The word to look for is "Level". Report every line of the entries below that has it.

+ + + +

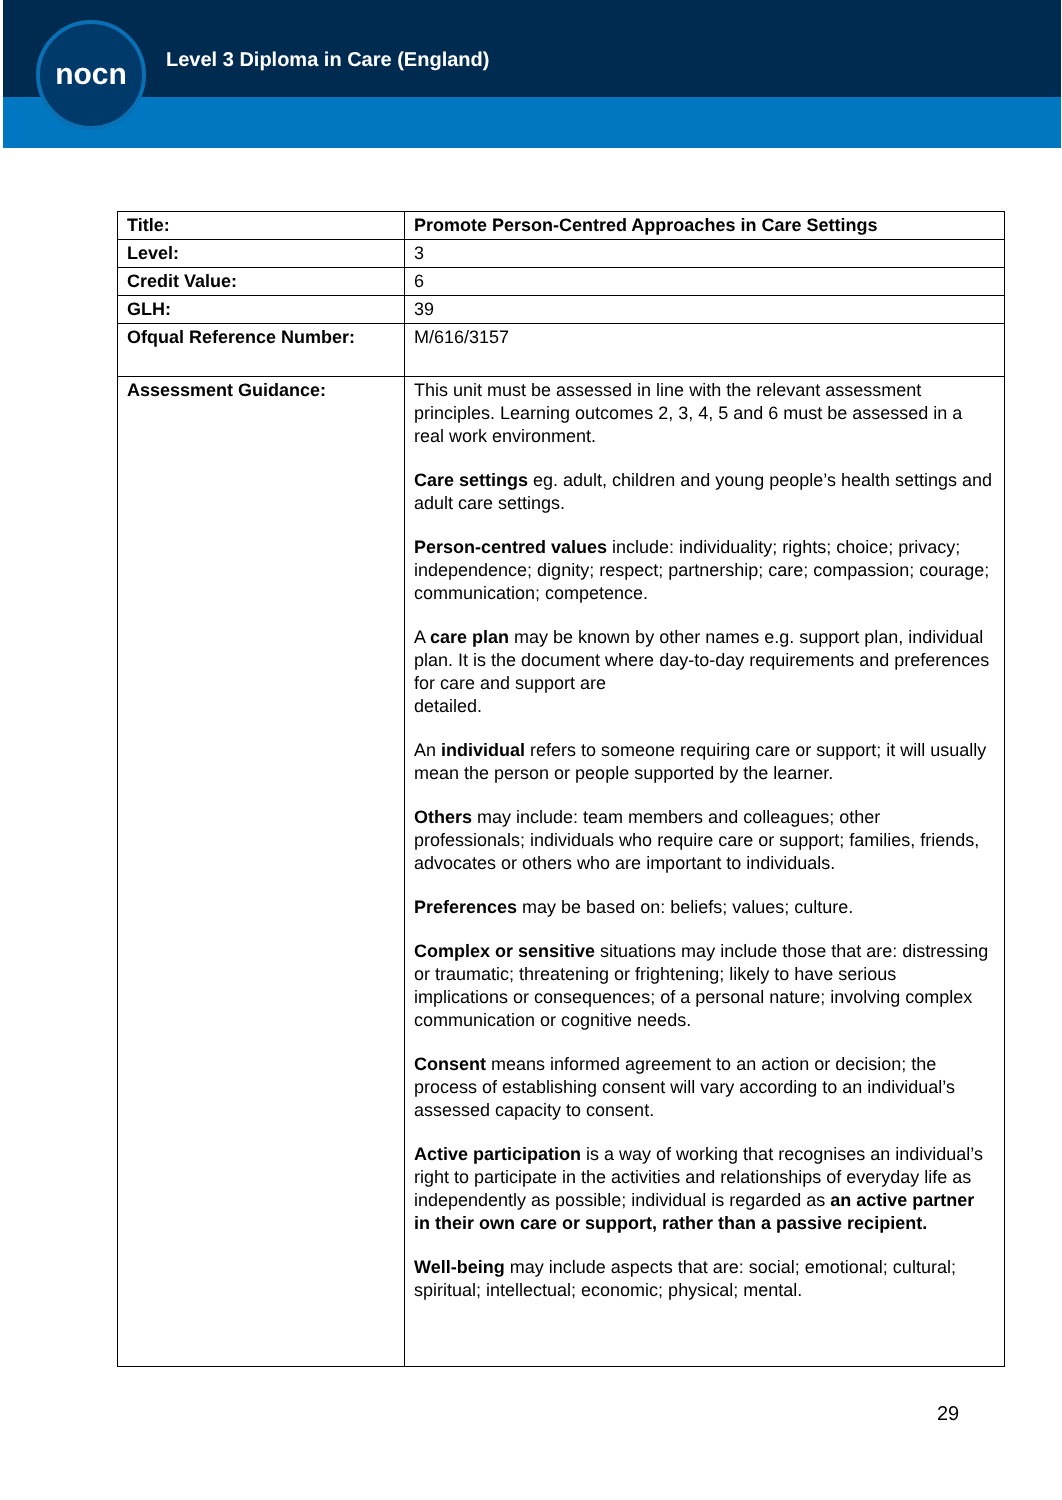nocn
Level 3 Diploma in Care (England)
| Title: | Promote Person-Centred Approaches in Care Settings |
| Level: | 3 |
| Credit Value: | 6 |
| GLH: | 39 |
| Ofqual Reference Number: | M/616/3157 |
| Assessment Guidance: | This unit must be assessed in line with the relevant assessment principles. Learning outcomes 2, 3, 4, 5 and 6 must be assessed in a real work environment. Care settings eg. adult, children and young people’s health settings and adult care settings. Person-centred values include: individuality; rights; choice; privacy; independence; dignity; respect; partnership; care; compassion; courage; communication; competence. A care plan may be known by other names e.g. support plan, individual plan. It is the document where day-to-day requirements and preferences for care and support are detailed. An individual refers to someone requiring care or support; it will usually mean the person or people supported by the learner. Others may include: team members and colleagues; other professionals; individuals who require care or support; families, friends, advocates or others who are important to individuals. Preferences may be based on: beliefs; values; culture. Complex or sensitive situations may include those that are: distressing or traumatic; threatening or frightening; likely to have serious implications or consequences; of a personal nature; involving complex communication or cognitive needs. Consent means informed agreement to an action or decision; the process of establishing consent will vary according to an individual’s assessed capacity to consent. Active participation is a way of working that recognises an individual’s right to participate in the activities and relationships of everyday life as independently as possible; individual is regarded as an active partner in their own care or support, rather than a passive recipient. Well-being may include aspects that are: social; emotional; cultural; spiritual; intellectual; economic; physical; mental. |
29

+ + + +

SOLUTION TO THE PROBLEM:
Level 3 Diploma in Care (England)
| Level: | 3 |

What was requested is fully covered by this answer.